The Real Hawkeye wrote:
Interestingly, as a matter of law, both of those cases were decided correctly. We don't like the outcomes that this fact signifies, so we say they were bad decisions. Actually, Dred Scott was overturned not by a revisit of the decision, but by the post Civil War Amendments to the Constitution.
You have said that the Supreme Court should address matters based solely on the Constitutional import. Some, here, have said that the Supreme Court's sole role is to interpret the Constitution.
The Supreme Court did not address one of the fundamental Constitutional Issue with which it was confronted -- Dred Scott's right to be free -- and focused instead on the slaveowner's property rights. Because Dred Scott was not a "citizen" he had no right to sue in any court! The minute the Supreme Court ruled that Scott (as a slave) had no standing to sue in court, everything else went out the window. He was not a citizen and therefore was not able to benefit from the protection of the laws. I suppose that using that reasoning, had his master chose to kill him, the master could not be prosecuted, either -- as Scott was not a citizen of the state?
As best I can tell, the Supreme Court, in the Dred Scott case, came by its decision using arguments based on precedent, common law, and statutory law. It was not fundamentally a pure application of Constitutional law.
The Court refused to uphold one of those fundamental (unalienable) rights which, I think,
you have said in times past the Constitution should recognize and protect (
liberty)-- and protected, instead, a slaveowner's
property rights. This was done at the expense of Dred Scott's (unalienable?) right to life and liberty.
From the decision:
The rights of private property have been guarded with equal care. Thus the rights of property are united with the rights of person, and placed on the same ground by the fifth amendment to the Constitution.... An Act of Congress which deprives a person of the United States of his liberty or property merely because he came himself or brought his property into a particular Territory of the United States, and who had committed no offense against the laws, could hardly be dignified with the name of due process of law....
No real applicaton of the Constitution, here. They're just sustaining legal custom, precedent, and statutory law.
Need I call attention to the fact that the "property" in question
was a man? And that the right of property was given PRECEDENCE over the right of "person" in this case? Why should property be valued greater than liberty? (Because prior law had ruled that the "person" wasn't really a person, of course. Statutory law and precedent...)
Saying that it was decided correctly, as you do, implies that that you accept that
the Supreme Court can ALSO decide cases on other than solely Constitutional matters.
I think it can and does -- and I think that is a matter that many participating here ignore or simply don't understand. The Supreme Court must and does do more than just interpret the Constitution.

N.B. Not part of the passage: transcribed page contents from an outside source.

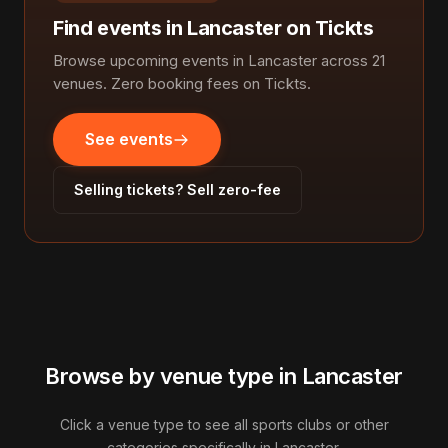
Find events in Lancaster on Tickts
Browse upcoming events in Lancaster across 21
venues. Zero booking fees on Tickts.
See events
Selling tickets? Sell zero-fee
Browse by venue type in Lancaster
Click a venue type to see all sports clubs or other
categories specifically in Lancaster.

The fact that the Court frequently, when confronted with a Constitutional issue, refuses to hear the case for any of a number of technical reasons, is continuing evidence of that fact. (One might ask how can a "technical" reason overcome a compelling Constitutional concern? They can't, unless the Justices consider those technical pratices equally important to our system of law.)
Happily or unhappily, the Supreme Court acts within the framework of a legal system that dates back hundreds of year before the Constitution, using practices and customs that, if overlooked, would destroy the rule of law and lead to chaos.
That same chaos would occur even in a Court that strictly adhered to "Constructionist" or "Structuralist" values, but ignored the underlying structure/system that makes the Constitution's interpretation and application possible.